-- Dokumenttext --
───
# [Info] wPrime32m, wPrime1024m & PiFast



## der8auer (15. April 2008)

Dank Oli gibt es nun auch die Möglichkeit eure Benchergebnisse bei PiFast und wPrime hier im Forum hochzuladen.

Nur was ist wPrime und PiFast?
Die meisten von euch kennen den populären CPU Bench "SuperPi". Daneben gibt es aber noch andere CPU Benchmarks wie eben wPrime32m, wPrime1024m und PiFast. 

*Hexus PiFast:*

Download

Auch bei PiFast gibt es mehrere Möglichkeiten Pi zu berechnen, bzw. wieviele Stellen berechnet werden sollen. 
Ihr müsst aber nur die Datei "hexus_pifast.bat" ausfürhen, der Rest geht voll automatisch.

Es sollte dann so aussehen:



			Dieser Inhalt steht nur eingeloggten Mitgliedern zur Verfügung.
        



Nach dem Benchen müsst ihr nur noch die Zeit (rot eingezeichnet) wie beim SuperPi übermitteln  

*wPrime32m & wPrime1024m:*

Download

Anders als bei PiFast und SuperPi ist wPrime für mehrere Kerne ausgelegt. Auf "Advanced Settings" könnt ihr einstellen wieviele Kerne für die Berechnung genutzt werden sollen. Besitzer eines QuadCores sind hier also enorm im Vorteil 

wPrime32m ist der Speed Test und 1024m der Stabilitäts Test. Einen anderen Unterschied gibt es nicht. Ähnlich wie SuperPi1m und SuperPi32m.

*


			Dieser Inhalt steht nur eingeloggten Mitgliedern zur Verfügung.
───
-- Extrahierte Zeilen --
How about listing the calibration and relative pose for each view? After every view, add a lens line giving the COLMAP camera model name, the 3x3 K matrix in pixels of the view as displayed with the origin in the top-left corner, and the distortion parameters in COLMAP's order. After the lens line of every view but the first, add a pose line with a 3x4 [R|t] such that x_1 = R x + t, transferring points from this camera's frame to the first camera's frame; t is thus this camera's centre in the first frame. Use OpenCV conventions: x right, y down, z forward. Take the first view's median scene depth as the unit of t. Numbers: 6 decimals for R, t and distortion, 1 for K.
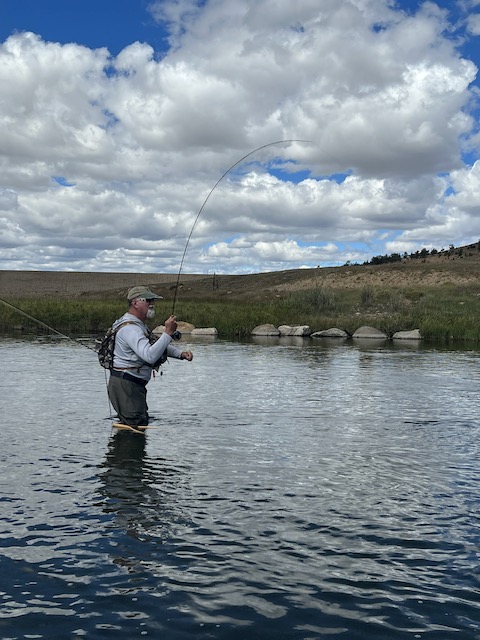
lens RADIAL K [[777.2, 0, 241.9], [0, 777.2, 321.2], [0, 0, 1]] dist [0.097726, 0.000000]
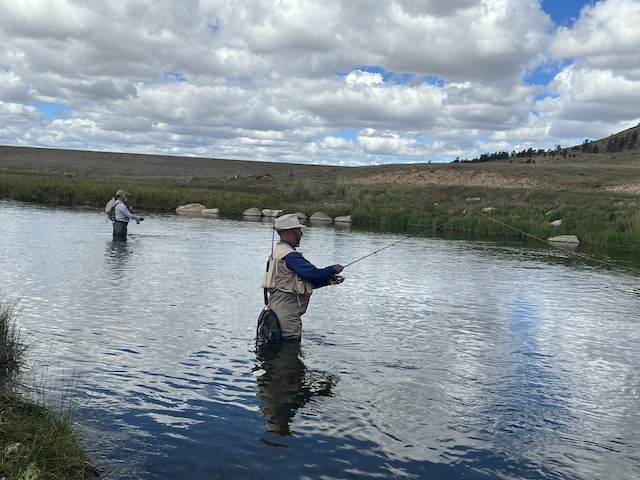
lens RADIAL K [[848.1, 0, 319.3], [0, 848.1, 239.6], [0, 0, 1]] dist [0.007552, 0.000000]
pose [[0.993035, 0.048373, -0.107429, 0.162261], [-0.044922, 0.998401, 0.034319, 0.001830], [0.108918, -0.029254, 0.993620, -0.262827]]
───
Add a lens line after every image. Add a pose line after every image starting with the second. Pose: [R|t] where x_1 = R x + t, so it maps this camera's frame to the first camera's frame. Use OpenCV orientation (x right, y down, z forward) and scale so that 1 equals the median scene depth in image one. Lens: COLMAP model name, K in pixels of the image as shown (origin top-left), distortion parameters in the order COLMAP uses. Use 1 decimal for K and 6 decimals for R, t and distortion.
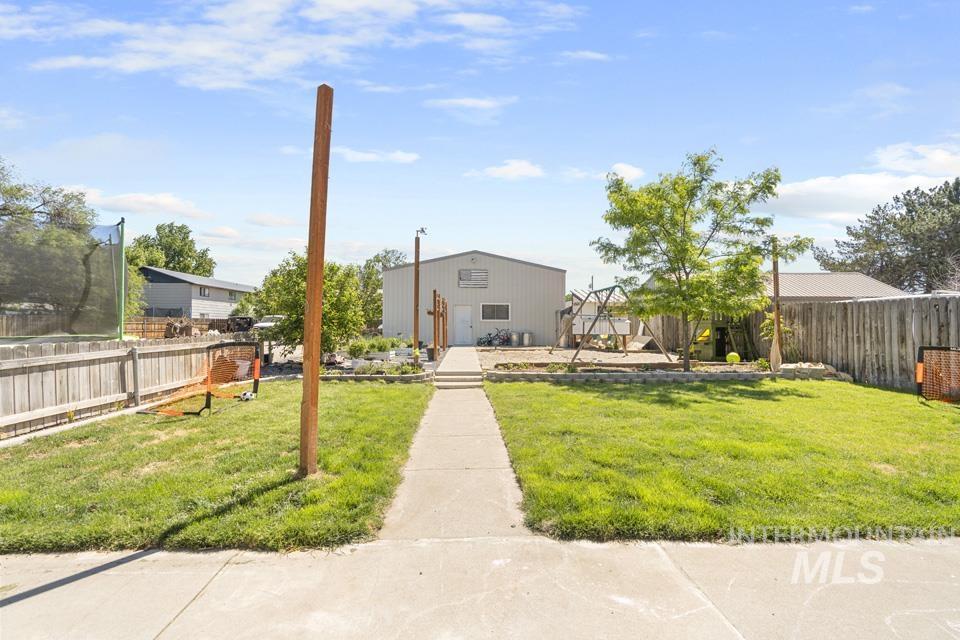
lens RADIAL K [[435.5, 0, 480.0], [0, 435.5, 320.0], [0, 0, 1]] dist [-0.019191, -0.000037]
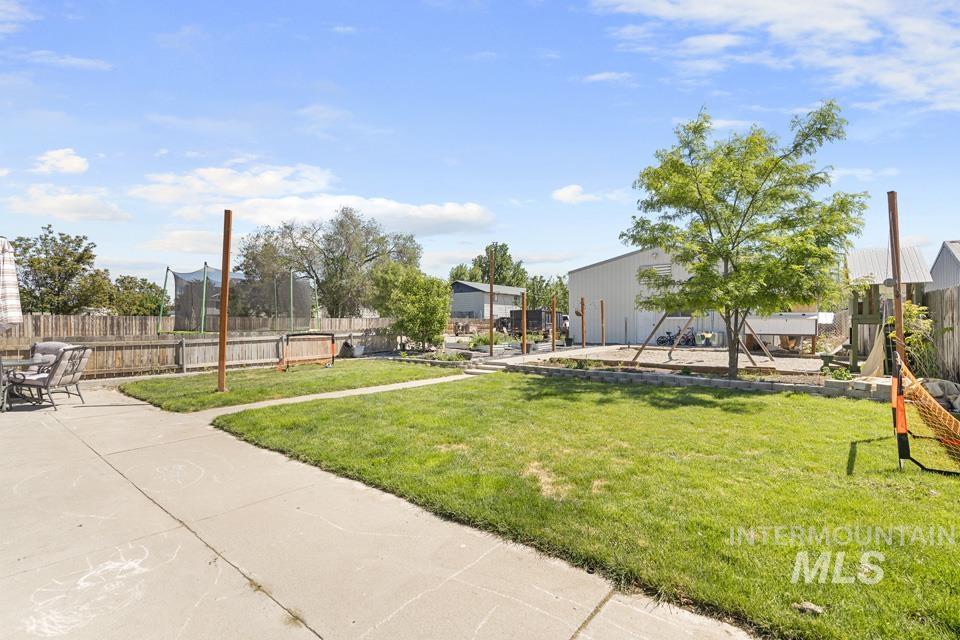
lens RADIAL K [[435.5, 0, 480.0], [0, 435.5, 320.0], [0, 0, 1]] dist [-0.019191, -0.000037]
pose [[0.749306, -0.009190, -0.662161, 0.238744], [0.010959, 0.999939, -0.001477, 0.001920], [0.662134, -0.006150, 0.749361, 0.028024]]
───
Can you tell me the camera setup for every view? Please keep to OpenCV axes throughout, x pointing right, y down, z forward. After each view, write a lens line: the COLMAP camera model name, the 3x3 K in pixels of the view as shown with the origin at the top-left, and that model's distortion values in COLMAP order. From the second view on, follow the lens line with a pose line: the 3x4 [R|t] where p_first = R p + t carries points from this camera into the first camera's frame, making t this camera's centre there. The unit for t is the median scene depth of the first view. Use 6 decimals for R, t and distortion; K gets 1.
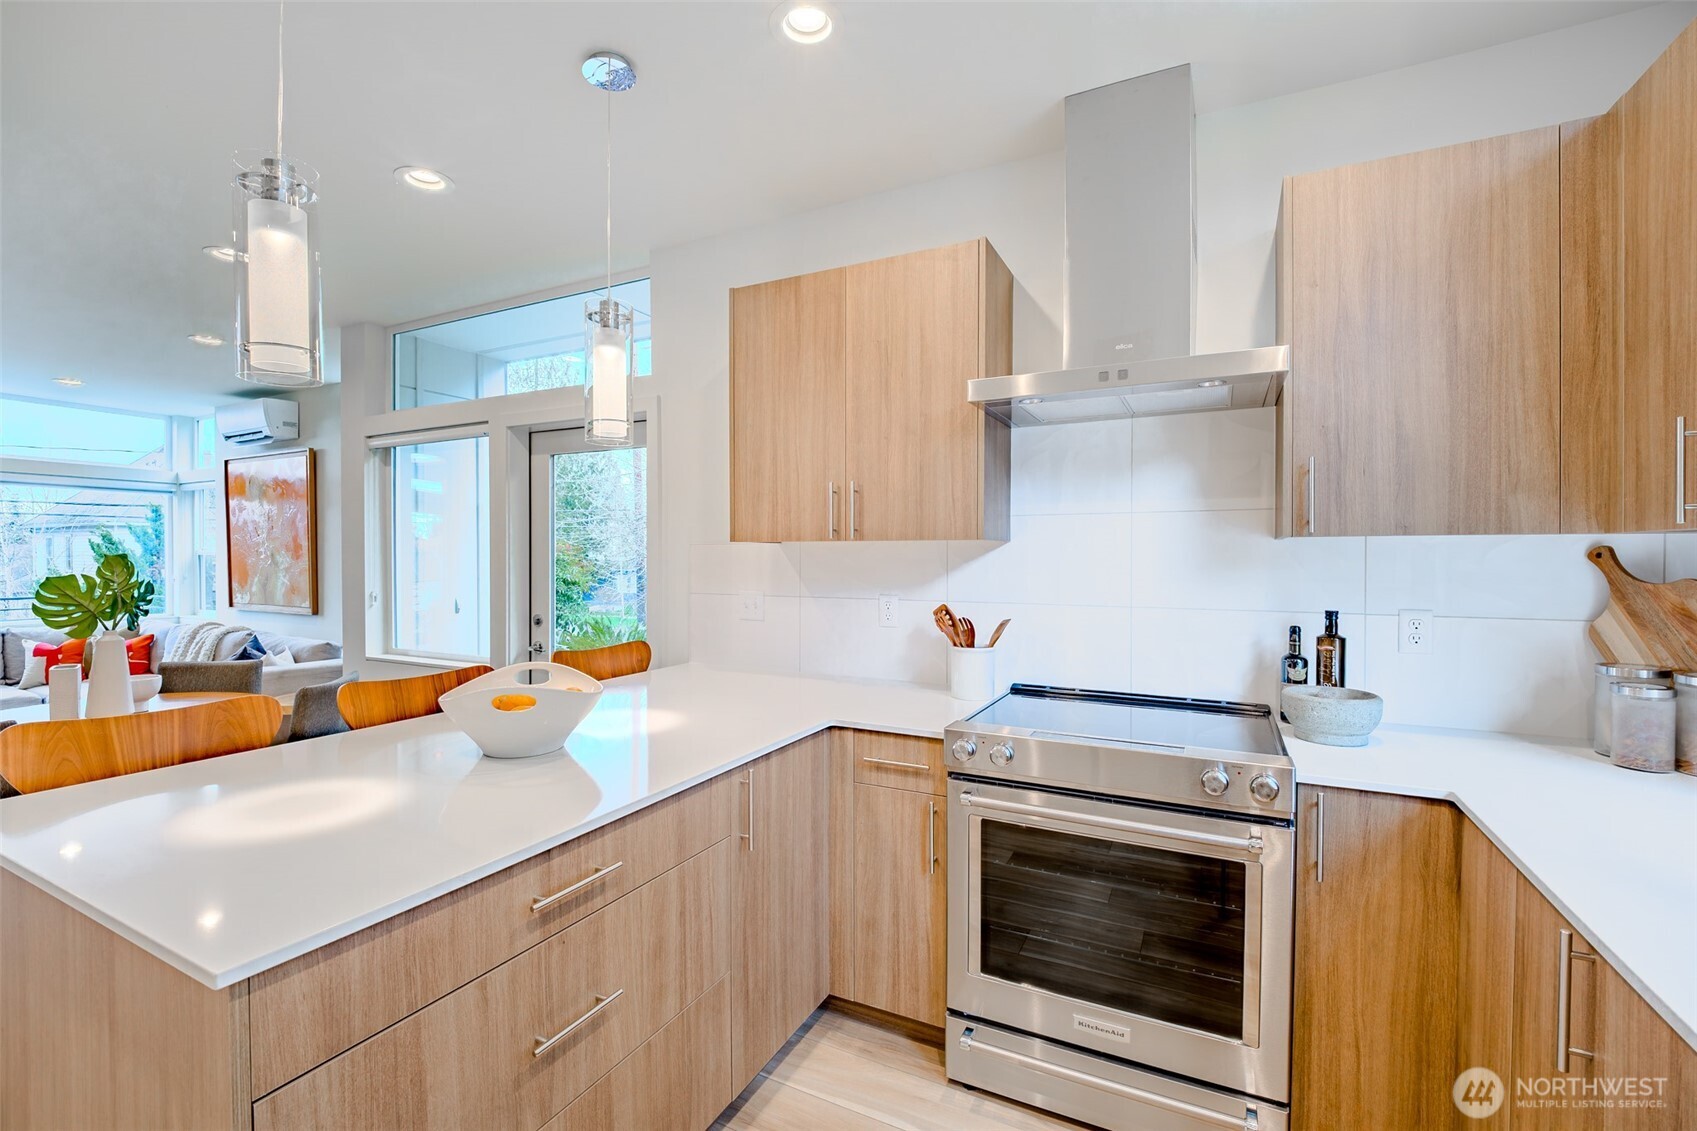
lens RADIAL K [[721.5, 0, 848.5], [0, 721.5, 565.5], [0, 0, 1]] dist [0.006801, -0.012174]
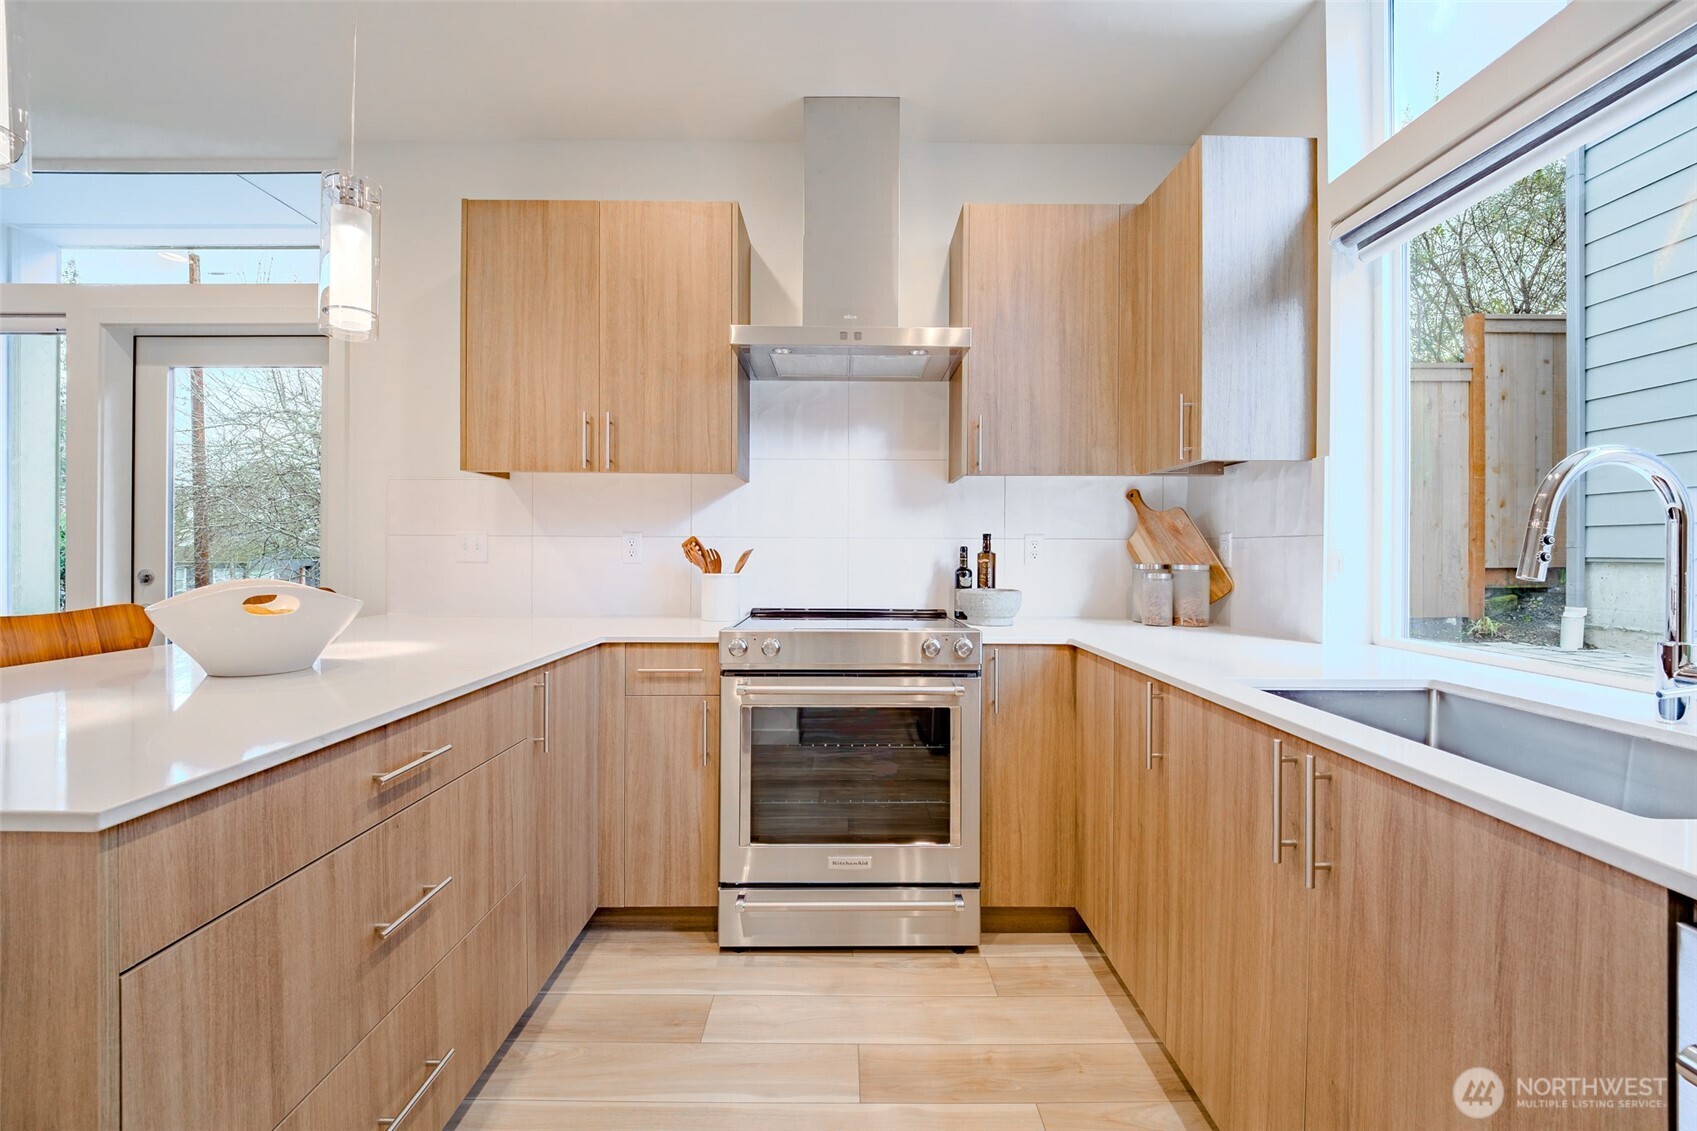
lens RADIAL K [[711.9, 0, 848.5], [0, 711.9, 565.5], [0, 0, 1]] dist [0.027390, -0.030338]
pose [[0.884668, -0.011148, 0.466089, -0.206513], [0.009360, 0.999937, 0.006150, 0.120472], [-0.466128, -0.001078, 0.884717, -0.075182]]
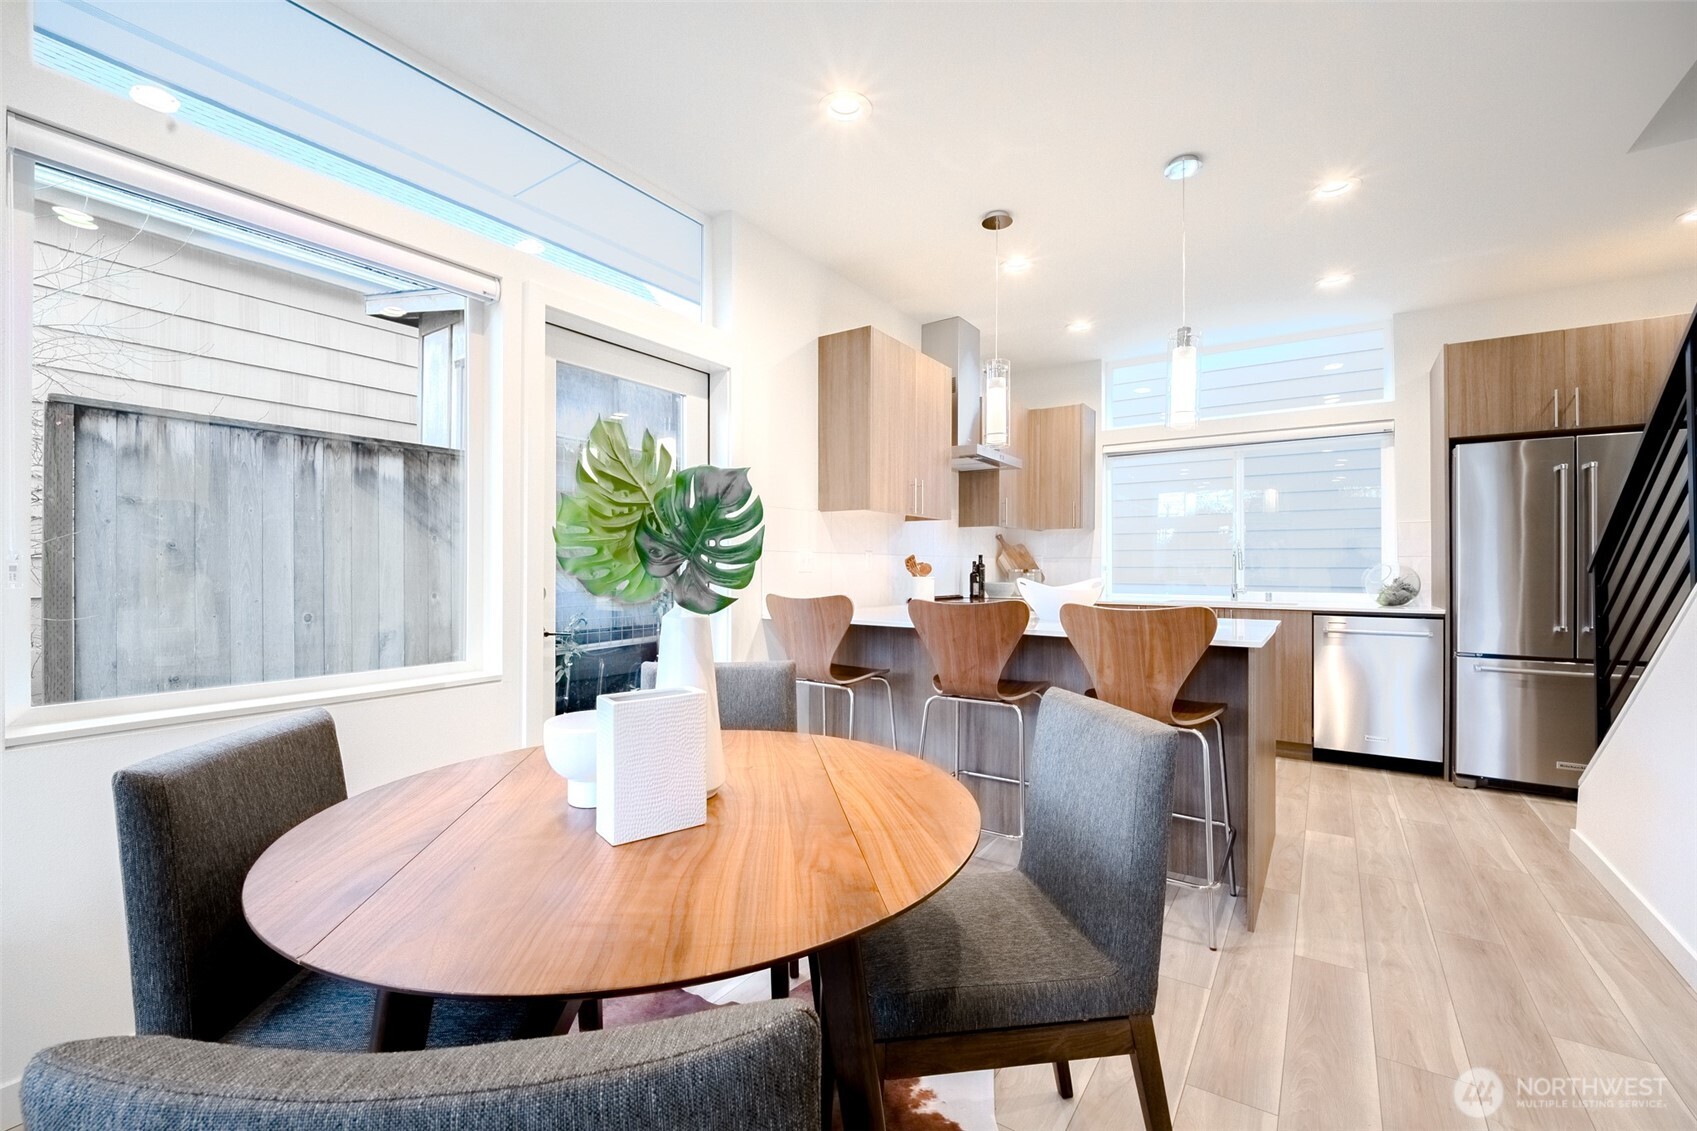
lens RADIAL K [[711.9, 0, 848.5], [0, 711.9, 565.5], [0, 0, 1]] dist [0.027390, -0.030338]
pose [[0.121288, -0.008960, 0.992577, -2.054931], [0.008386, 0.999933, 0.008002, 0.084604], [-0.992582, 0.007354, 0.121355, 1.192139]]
───
-- Arbeitsauftrag --
Führe den Forumsbeitrag über wPrime und PiFast ab seinem letzten Satz fort. Die Zeilen stammen aus einer anderen Quelle als der Forumsbeitrag.

-- Übungsergebnis --
*

*Tweaks:*

wPrime:


Egal ob Vista oder XP, es hilft den Grafiktreiber zu deinstallieren und das Windows Standardtheme zu verwenden.
Vista-User sind bei wPrime auf jeden Fall im Vorteil, da dort 32m ca 0,5-2s schneller läuft und 1024m unter Umständen sogar mehrere 10 Sekunden.
Ein frisch aufgesetztes Betriebssystem bringt auch einige Sekunden.
Außerdem ist es hilfreich per Taskmanager alle nicht benötigten Prozesse zu beenden, inkl. des Explorers (wprime müsst ihr natürlich vorher ausführen). Danach muss im Tastkmanager die Priorität des wPrime Prozesses noch auf "Echtzeit" gesetzt werden. Dadurch rechnen die Kerne etwa gleich schnell(er).
Bei Vista ist es außerdem noch hilfreich wenn ihr bei "Start" --> "Ausführen" --> "services.msc" eingeben (ohne " ) --> "Windows Audio Entpunkterstellung" beendet. Bringt auch ein paar Sekunden.



Alriin schrieb:


> Also ich hab jetzt definitiv rausgefunden, dass wPrime bei alten Einkernern wie den Athlon 64' unter Vista langsamer läuft.



PiFast:



Egal ob Vista oder XP, es hilft den Grafiktreiber zu deinstallieren und das Windows Standardtheme zu verwenden.
Ähnlich wie bei wPrime ist es von Vorteil alle unnützen Prozesse zu beenden.



			
				theLamer schrieb:
			
		

> Rechtsklick auf die .bat-datei, bearbeiten anklicken
> "pause" einfügen (1. Zeile und ohne "...")
> speichern
> .bat starten, priorität auf echtzeit setzen im task-manager, beenden, andere Tweaks laufen lassen (copy waza usw)
> wenn fertig, einfach enter drücken und es sollte ein kleines bisschen schneller gehen  , da der Task-manager nicht mehr offen ist und man die Priorität vorher eingestellt hat






Alriin schrieb:


> PiFast läuft unter Vista ca. 1sec schneller als unter XP.



 
Wenn ihr noch mehr Tweaks findet, lasst es mich wisssen, dann werde ich die Liste ergänzen. Ansonten...
Happy Benching.

mfg der8auer


----------



## No_Limit (15. April 2008)

jetzt weiß ich wie und wo rum es dabei geht thx


----------



## GUschorschi (15. April 2008)

@der8auer

saubere arbeit!


----------



## der8auer (15. April 2008)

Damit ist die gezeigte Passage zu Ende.